Carolina explica que, junto con evocar la experiencia, lo que no significaba narrarla, tenía que seguir con los ojos el movimiento de un puntero, al tiempo que a través de una máquina recibía alternadamente una suave vibración en cada mano.
“Empecé a sentir alivio desde la primera sesión. Y ahora recuerdo el episodio traumático como algo distante, lejano, como en una película, incluso, como si le estuviera ocurriendo a otro y también puedo estar sometida a estímulos que antes no podía ver. Antes, a diario lo vivía como si me estuviera ocurriendo en el minuto, con las mismas emociones del momento en que efectivamente pasó. Eso era una tortura, como en El día de la marmota”, dice refiriéndose a la película de Harold Ramis, cuyo protagonista está atrapado en el tiempo y cada mañana vuelve a iniciar la misma jornada.

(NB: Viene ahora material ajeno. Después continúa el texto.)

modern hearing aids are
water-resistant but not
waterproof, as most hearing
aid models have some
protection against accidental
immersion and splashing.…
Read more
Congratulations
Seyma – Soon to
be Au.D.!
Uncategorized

“Antes yo me sentía culpable –explica– y me preguntaba por qué no utilicé más fuerza, por qué no escapé. Uno vive con la ilusión de que las cosas podrían haber sido distintas, de que uno pudo no ser víctima. Ahora entiendo que estaba en desigualdad de condiciones y era una niña; acepto lo que pasó y puedo ver el vaso medio lleno”.

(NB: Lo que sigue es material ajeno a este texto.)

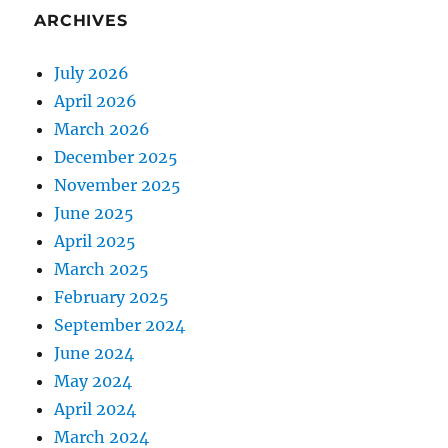
ARCHIVES
July 2026
April 2026
March 2026
December 2025
November 2025
June 2025
April 2025
March 2025
February 2025
September 2024
June 2024
May 2024
April 2024
March 2024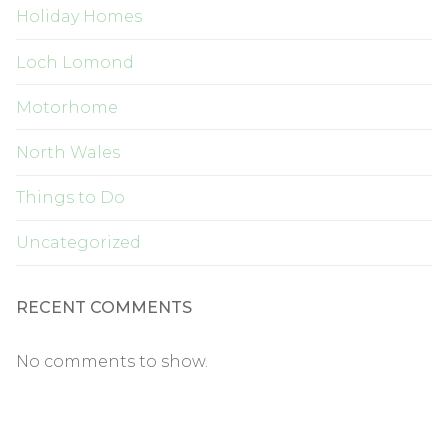
Holiday Homes
Loch Lomond
Motorhome
North Wales
Things to Do
Uncategorized
RECENT COMMENTS
No comments to show.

Además, pide expresamente que se consigne un “llamado” que quiere hacer y que explica su disposición a entregar su testimonio: “Es importante que las personas se traten el estrés postraumático, sobre todo el relacionado con el ámbito sexual. La sensación de culpa y el estigma hacen que uno siga viviendo una vida que no es vida, en circunstancias que todo el mundo merece vivir en paz consigo mismo”.

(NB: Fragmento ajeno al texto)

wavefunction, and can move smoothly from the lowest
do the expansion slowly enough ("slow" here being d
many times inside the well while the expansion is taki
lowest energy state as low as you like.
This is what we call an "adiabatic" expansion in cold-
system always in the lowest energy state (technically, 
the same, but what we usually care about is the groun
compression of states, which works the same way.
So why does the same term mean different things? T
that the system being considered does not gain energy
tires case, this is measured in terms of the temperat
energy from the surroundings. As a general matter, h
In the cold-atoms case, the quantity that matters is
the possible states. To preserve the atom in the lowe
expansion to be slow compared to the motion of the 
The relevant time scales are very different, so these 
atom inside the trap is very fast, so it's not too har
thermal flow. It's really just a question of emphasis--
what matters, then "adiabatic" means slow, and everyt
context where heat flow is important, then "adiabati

El doctor Alejandro Gigoux, especialista certificado en EMDR, señala que este es un modelo psicoterapéutico para abordar el trauma, que empezó a desarrollar la norteamericana Francine Shapiro, a mediados de los años 80. Explica que su componente más característico son los movimientos oculares bilaterales u otras formas de estimulación también bilateral, como la auditiva o la táctil (esta última fue la que se usó como complemento con Carolina), en paralelo a la evocación por parte del paciente de los recuerdos, emociones o sensaciones perturbadoras: “De esta forma se activarían mecanismos naturales de autosanación, que hacen que estas memorias almacenadas de forma desadaptativa y que generan los síntomas, se vayan ‘digiriendo’, pierdan su carga emocional negativa, se reduzcan sus consecuencias en el presente, y se refuercen los recursos de la persona”.
Junto con la Terapia de Exposición Prolongada es una de las más efectivas para el tratamiento del estrés postraumático (ambas son empleadas por los especialistas de la Red de Salud) y es recomendada por múltiples guías clínicas, incluidas las de la OMS, con la ventaja de ser rápida, bien tolerada y segura. El psiquiatra explica que no se sabe exactamente cuál es su mecanismo de acción, pero afirma que se indagan varias hipótesis. Entre ellas, un posible vínculo con la generación de estados fisiológicos similares a los ocurridos durante el sueño, cuando naturalmente procesamos las experiencias que vivimos a diario; con la memoria de trabajo; con la respuesta de orientación; con la activación parasimpática o con una combinación de ellas.